Palestinians walk near rubble, after Israeli forces withdrew from the area, following a ground operation, amid the ongoing conflict between Israel and Hamas, in Khan Younis, in the southern Gaza Strip, August 30, 2024.
Credit: Reuters Photo
Cairo/Gaza: Thousands of Palestinians began flocking towards north Gaza after a US-brokered ceasefire took effect on Friday, anxious to see what remained of their shattered homes and wary of further hardships that lay ahead.
Almost all of Gaza’s 2.2 million population has been displaced by the war, which erupted in October 2023 after Hamas-led militants stormed into Israel and killed around 1,200 people and took 251 hostages.
Israel's retaliatory air and ground war killed over 67,000 people, according to local health officials, reduced much of the coastal Gaza Strip to vast tracts of rubble and wrought a humanitarian disaster.
The Israeli military said the truce deal came into effect at 12 p.m. local time (0900 GMT) on Friday. The announcement set off a multitude of Palestinians walking along Gaza's coastal road toward former homes in the widely devastated north.
CELEBRATIONS TEMPERED BY SPECTRE OF GRIM FUTURE
Despite the widespread celebrations that greeted news of the ceasefire, many Palestinians were keenly aware that little remained of the lives they knew before the war.
"Okay, it is over – then what? There is no home I can go back to," Balqees, a mother of five from Gaza City who has been sheltering in Deir al-Balah in central Gaza, told Reuters on Friday morning.
"They have destroyed everything. Tens of thousands of people are dead, the Gaza Strip is in ruins, and they made a ceasefire. Am I supposed to be happy?

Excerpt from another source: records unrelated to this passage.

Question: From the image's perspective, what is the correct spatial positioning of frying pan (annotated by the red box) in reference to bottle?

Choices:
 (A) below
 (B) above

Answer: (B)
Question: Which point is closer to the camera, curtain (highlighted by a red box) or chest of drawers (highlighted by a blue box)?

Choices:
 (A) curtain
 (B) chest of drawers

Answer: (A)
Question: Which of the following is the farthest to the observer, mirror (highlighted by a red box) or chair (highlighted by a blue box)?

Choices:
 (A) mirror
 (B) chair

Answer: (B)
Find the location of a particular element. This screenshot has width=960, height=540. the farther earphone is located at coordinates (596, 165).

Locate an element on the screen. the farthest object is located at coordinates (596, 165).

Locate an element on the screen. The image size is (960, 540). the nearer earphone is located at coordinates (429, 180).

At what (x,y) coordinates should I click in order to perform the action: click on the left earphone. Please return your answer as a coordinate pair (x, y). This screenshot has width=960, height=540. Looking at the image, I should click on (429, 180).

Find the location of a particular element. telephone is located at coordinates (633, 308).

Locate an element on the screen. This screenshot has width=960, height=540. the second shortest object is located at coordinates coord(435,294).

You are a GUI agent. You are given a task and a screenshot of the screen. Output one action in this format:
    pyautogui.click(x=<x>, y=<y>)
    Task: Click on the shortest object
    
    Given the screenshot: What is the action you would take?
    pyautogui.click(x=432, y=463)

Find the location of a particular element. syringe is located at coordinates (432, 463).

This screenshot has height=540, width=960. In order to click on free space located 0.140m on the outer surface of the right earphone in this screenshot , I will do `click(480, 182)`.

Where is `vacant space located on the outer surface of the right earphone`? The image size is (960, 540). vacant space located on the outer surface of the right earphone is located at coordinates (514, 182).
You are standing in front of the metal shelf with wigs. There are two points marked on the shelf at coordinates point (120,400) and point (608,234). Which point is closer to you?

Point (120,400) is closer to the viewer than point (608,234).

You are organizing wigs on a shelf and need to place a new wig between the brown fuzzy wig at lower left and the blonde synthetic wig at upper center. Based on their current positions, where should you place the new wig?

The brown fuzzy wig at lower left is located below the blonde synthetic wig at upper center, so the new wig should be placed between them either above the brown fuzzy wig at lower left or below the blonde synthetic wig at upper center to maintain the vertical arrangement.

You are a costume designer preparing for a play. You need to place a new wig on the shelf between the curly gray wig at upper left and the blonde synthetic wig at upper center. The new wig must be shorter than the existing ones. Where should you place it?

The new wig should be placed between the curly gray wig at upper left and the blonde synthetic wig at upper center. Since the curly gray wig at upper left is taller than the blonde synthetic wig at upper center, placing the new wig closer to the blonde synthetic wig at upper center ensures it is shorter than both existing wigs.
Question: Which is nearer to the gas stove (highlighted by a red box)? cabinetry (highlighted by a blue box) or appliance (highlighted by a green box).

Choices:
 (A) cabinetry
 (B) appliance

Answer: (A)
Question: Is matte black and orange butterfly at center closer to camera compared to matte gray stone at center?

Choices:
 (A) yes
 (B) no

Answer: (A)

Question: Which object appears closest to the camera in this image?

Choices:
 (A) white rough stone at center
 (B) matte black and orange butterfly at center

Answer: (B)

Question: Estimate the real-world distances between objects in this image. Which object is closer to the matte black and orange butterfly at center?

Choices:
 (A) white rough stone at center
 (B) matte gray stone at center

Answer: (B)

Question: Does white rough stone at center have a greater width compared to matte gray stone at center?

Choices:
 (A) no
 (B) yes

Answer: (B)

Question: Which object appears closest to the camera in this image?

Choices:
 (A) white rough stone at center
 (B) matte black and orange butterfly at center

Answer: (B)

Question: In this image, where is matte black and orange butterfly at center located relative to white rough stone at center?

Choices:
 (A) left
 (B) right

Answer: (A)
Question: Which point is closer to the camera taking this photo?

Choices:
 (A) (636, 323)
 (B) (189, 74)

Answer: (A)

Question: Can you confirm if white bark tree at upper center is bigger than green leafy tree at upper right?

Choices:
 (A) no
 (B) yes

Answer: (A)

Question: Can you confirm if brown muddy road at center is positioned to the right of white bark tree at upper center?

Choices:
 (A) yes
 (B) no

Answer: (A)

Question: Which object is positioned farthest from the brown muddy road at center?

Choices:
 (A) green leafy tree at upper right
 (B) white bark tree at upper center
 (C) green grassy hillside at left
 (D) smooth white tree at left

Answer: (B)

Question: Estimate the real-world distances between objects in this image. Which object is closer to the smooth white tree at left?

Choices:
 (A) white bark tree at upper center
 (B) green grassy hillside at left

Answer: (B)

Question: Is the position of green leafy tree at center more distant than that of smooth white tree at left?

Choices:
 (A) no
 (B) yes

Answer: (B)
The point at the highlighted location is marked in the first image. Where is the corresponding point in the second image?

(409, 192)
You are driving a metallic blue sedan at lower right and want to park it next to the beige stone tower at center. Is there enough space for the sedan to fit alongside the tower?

No, I am not.”
Her sentiments were echoed by Mustafa Ibrahim, an activist and human rights advocate from Gaza City who also took refuge in Deir al-Balah, one of the few areas in the enclave not overrun and levelled by Israeli forces.
"Laughter has vanished and tears have run dry," he said. "The people of Gaza are lost, as if they are the walking dead, searching for a distant future."
Some former Gaza City residents had already started making their way back even before the ceasefire went into effect, some making it as far as the northwest suburb of Sheikh Radwan.
'SEA OF RUBBLE'
Among them was Ismail Zayda, a 40-year-old father of three, who went to check on his house on Friday morning and was amazed to find it still intact – albeit amid a "sea of rubble".
"Thank God, my house is still standing," he told Reuters in a voice note. "But the area is destroyed, my neighbours’ houses are destroyed – entire districts are gone."
Israeli armoured vehicles and bulldozers started leaving Gaza on Thursday, video footage shared on social media and verified by Reuters showed. Reuters footage also showed a tank being loaded onto a transport truck and driven away.
An Israeli military source told Reuters that Israeli forces had begun redeploying along lines set by the ceasefire. The military said in a statement that troops were "adjusting operational positions" inside Gaza.
For some Gazans, the prospect of returning even to the remnants of their former houses was enough.
"Of course, there are no homes – they've been destroyed – but we are happy just to return to where our homes were, even over the rubble," Mahdi Saqla, 40, said as he stood by a makeshift tent in central Gaza.